• TEXTO DA PÁGINA:
##########

Bastam dois dedos de prosa com José Luzenário de Souza para que a simpatia entre interlocutores se estabeleça. O escritor baiano de 46 anos, natural do município de Canavieiras, é daquelas pessoas que conseguem chamar a atenção sem fazer muito esforço para tal. Isso se dá, principalmente, por causa da literatura que produz e do entusiasmo que tem ao falar do próprio trabalho. Os olhos do canavieirense, radicado no bairro do Cabula, em Salvador, brilham quando ele descreve a novidade literária que criou. E não é para menos: José Luzenário é um poeta que brinca com nomes de cidades, povoados, lugarejos e elementos do relevo para se expressar poeticamente. O leitor está curioso para saber como isso acontece? Então, veja o poema abaixo:
Política de gente BIZARRA(PE)

##########

• INSTRUÇÃO: Por favor, copie do texto da página o trecho que começa nas palavras "Bastam dois dedos" e termina logo depois de "de gente BIZARRA(PE)".

##########

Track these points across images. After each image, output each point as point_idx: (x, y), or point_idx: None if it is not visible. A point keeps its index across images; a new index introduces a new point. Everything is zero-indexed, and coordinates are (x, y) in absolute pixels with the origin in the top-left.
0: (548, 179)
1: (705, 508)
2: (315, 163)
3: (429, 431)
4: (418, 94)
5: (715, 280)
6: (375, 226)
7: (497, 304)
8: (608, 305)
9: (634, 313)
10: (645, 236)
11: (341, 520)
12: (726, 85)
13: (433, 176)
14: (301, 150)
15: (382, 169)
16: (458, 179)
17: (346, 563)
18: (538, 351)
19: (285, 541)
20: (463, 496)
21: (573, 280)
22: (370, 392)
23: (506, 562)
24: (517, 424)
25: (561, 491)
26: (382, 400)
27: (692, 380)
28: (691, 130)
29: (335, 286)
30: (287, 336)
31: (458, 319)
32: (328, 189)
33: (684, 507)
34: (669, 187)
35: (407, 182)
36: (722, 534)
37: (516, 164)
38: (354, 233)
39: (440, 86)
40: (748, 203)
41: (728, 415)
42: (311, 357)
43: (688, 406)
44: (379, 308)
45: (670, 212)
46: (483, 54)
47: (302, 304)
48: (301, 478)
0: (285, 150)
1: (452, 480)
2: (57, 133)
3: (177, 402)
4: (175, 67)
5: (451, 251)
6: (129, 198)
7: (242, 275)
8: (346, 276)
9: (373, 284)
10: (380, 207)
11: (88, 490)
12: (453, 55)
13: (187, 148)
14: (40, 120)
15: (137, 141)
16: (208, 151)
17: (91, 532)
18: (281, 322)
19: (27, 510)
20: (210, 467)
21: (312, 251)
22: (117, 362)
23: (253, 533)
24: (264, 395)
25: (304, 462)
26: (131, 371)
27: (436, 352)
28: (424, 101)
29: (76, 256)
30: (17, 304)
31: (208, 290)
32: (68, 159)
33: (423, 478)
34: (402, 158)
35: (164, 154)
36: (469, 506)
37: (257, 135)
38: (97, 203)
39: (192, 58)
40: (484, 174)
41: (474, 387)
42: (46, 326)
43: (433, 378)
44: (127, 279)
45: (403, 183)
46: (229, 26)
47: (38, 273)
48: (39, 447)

##########

• A SOLUÇÃO:
Bastam dois dedos de prosa com José Luzenário de Souza para que a simpatia entre interlocutores se estabeleça. O escritor baiano de 46 anos, natural do município de Canavieiras, é daquelas pessoas que conseguem chamar a atenção sem fazer muito esforço para tal. Isso se dá, principalmente, por causa da literatura que produz e do entusiasmo que tem ao falar do próprio trabalho. Os olhos do canavieirense, radicado no bairro do Cabula, em Salvador, brilham quando ele descreve a novidade literária que criou. E não é para menos: José Luzenário é um poeta que brinca com nomes de cidades, povoados, lugarejos e elementos do relevo para se expressar poeticamente. O leitor está curioso para saber como isso acontece? Então, veja o poema abaixo:
Política de gente BIZARRA(PE)